Chun, a 1992 'Iolani School graduate and civil litigation attorney with Lyle S. Hosoda & Associates, will start his new job March 1. Amemiya, a highly regarded leader who changed the landscape of local high school sports in his 11 years at the helm, will work through March 6, then begin his new position as interim executive administrator and secretary of the University of Hawai'i Board of Regents on March 8.

As HHSAA executive director, Chun will oversee operation of the nonprofit organization, which is the governing body for the state's five leagues and 95 member schools. The HHSAA's primary responsibility will be coordinating and executing the various state tournaments.

"I'm excited," Chun, 35, told The Advertiser last night. "I wouldn't say there's pressure (replacing Amemiya), it's more anticipation and excitement. I feel confident I can do the job. Keith and I have similar backgrounds, socially and educationally, and the first thing I want to do is meet with him and pick his brain as much as I can."

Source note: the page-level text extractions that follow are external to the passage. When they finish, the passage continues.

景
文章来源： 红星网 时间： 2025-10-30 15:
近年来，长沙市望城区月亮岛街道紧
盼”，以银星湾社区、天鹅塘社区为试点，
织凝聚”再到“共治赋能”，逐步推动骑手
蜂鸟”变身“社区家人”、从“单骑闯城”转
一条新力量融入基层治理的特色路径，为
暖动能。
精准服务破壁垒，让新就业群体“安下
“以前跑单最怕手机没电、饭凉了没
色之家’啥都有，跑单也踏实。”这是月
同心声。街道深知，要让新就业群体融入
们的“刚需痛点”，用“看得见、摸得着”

Chun has a bachelors of arts degree in American studies from the University of Hawai'i, a master's degree in criminal justice and public administration from Chaminade and graduated from UH's William S. Richardson School of Law in 2003.

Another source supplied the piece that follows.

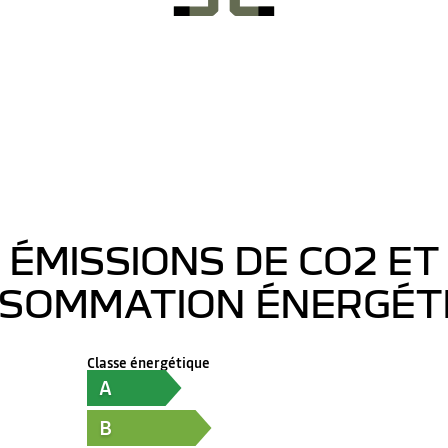
ÉMISSIONS DE CO2 ET
SOMMATION ÉNERGÉT
Classe énergétique
A
B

He has been a civil litigation attorney for Hosoda & Associates since September 2004, also serving as general counsel for the O'ahu Interscholastic Association.

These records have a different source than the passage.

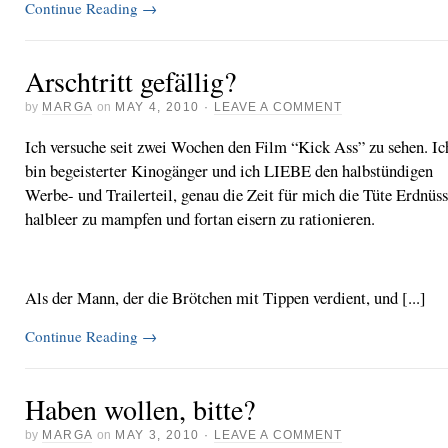
Continue Reading
→
Arschtritt gefällig?
by
MARGA
on
MAY 4, 2010
·
LEAVE A COMMENT
Ich versuche seit zwei Wochen den Film “Kick Ass” zu sehen. Ic
bin begeisterter Kinogänger und ich LIEBE den halbstündigen
Werbe- und Trailerteil, genau die Zeit für mich die Tüte Erdnüs
halbleer zu mampfen und fortan eisern zu rationieren.
Als der Mann, der die Brötchen mit Tippen verdient, und [...]
Continue Reading
→
Haben wollen, bitte?
by
MARGA
on
MAY 3, 2010
·
LEAVE A COMMENT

Chun said he played football and baseball at 'Iolani before an injury cut his competitive career short before his senior year.

HHSAA president Meredith Maeda said that among the three finalists evaluated by the board on Feb. 5, none has a background in high school athletic administration. He said after much discussion, the board selected Chun based on "three areas where he came out really strong."

"First was his ability to show leadership," Maeda said. "We also prioritized his interpersonal skills and relationships with other board members."

In addition to serving as the OIA's general counsel the past five years, Chun also assisted the HHSAA on some legal matters.

"Being familiar (with the OIA and HHSAA) and already having a relationship will help," Chun said. "I've attended principals and (athletic director) meetings, I'm familiar with the bylaws ... I think all of that will help with the transition."

Maeda said Chun's lack of athletic administrative background "wasn't even a concern" for the board.

"There was a feeling of communication, that we expect the new executive director will get a lot of help from the current state tournament coordinators and athletic directors," Maeda said. "He'll learn the fine points and get support from the league executive directors."

Amemiya's regard in the community elevated throughout his tenure, largely due to projects such as the SOS (Save Our Sports) campaign, which has raised more than $1.4 million to help public schools offset recent state budget cuts that left them operating at less than 64 percent of their 2008-2009 allocations.

But Maeda emphasized that the SOS campaign is not part of the HHSAA executive director's official job duties.

"What we will expect of Chris is what was expected of Keith when he began (his tenure)," Maeda said. "The SOS has been successful, but at this point in time we don't foresee corporations donating that kind of money every year. We're looking more toward long-term sponsorships for the state tournaments."

Chun, who is married with two children, said he signed a three-year contract. The salary range posted for the position was $75,000 to $90,000.